Table 38.5. SP-GiST Point Strategies
Operation | Strategy Number |
---|---|
strictly left of | 1 |
strictly right of | 5 |
same | 6 |
contained by | 8 |
strictly below | 10 |
strictly above | 11 |
GIN indexes are similar to GiST and SP-GiST indexes, in that they don't have a fixed set of strategies either. Instead the support routines of each operator class interpret the strategy numbers according to the operator class's definition. As an example, the strategy numbers used by the built-in operator class for arrays are shown in Table 38.6.
Table 38.6. GIN Array Strategies
Operation | Strategy Number |
---|---|
overlap | 1 |
contains | 2 |
is contained by | 3 |
equal | 4 |
BRIN indexes are similar to GiST, SP-GiST and GIN indexes in that they
don't have a fixed set of strategies either. Instead the support routines
of each operator class interpret the strategy numbers according to the
operator class's definition. As an example, the strategy numbers used by
the built-in Minmax
operator classes are shown in
Table 38.7.
Table 38.7. BRIN Minmax Strategies
Operation | Strategy Number |
---|---|
less than | 1 |
less than or equal | 2 |
equal | 3 |
greater than or equal | 4 |
greater than | 5 |
Notice that all the operators listed above return Boolean values. In
practice, all operators defined as index method search operators must
return type boolean
, since they must appear at the top
level of a WHERE
clause to be used with an index.
+ + + + + + +
> **Work order 1**: In the index strategies text, rewrite the part from "Table 38.7. BRIN" to "with an index.", replacing "WHERE" with "HAVING".
> **Work order 2**: Translate this sentence from the index strategies text into Spanish: "GIN indexes are similar to GiST and SP-GiST indexes, in that they don't have a fixed set of strategies either."
The records that come next are separate material from the index strategies text.

> **Data supplied**:
+ + + + + + +
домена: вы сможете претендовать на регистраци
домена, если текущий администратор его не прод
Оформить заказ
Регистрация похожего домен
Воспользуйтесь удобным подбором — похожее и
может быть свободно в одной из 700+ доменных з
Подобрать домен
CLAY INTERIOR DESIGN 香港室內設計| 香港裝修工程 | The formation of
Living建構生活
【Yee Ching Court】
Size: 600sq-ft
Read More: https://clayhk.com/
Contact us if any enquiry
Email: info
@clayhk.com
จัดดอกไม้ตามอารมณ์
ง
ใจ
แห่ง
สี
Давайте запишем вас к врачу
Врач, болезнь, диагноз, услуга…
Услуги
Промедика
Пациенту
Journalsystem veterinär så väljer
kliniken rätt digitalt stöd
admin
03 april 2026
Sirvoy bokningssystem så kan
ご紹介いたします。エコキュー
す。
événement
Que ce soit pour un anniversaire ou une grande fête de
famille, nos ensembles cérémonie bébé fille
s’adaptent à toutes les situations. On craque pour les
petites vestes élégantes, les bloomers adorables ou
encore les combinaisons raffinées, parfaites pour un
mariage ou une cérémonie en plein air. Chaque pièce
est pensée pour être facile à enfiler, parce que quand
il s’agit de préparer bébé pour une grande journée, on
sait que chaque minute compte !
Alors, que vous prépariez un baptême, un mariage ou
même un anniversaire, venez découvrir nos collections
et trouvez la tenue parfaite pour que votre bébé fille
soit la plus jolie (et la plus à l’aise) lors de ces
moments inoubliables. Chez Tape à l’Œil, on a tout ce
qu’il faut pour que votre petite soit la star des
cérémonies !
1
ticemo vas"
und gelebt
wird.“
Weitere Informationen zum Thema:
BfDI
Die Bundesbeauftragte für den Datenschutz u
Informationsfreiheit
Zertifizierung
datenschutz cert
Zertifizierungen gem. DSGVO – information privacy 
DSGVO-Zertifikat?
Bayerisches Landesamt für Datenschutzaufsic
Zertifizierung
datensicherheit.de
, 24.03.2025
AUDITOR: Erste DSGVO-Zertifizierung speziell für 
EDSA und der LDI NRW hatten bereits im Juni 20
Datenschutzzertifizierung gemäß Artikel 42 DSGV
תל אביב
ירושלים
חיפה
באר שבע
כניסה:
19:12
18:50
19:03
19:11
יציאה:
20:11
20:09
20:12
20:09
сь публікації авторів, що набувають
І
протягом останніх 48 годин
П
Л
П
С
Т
+ + + + + + +
> **Task result 1**:
Table 38.7. BRIN Minmax Strategies
Operation | Strategy Number |
---|---|
less than | 1 |
less than or equal | 2 |
equal | 3 |
greater than or equal | 4 |
greater than | 5 |
Notice that all the operators listed above return Boolean values. In
practice, all operators defined as index method search operators must
return type boolean
, since they must appear at the top
level of a HAVING
clause to be used with an index.

> **Task result 2**: Los índices GIN son similares a los índices GiST y SP-GiST, en el sentido de que tampoco tienen un conjunto fijo de estrategias.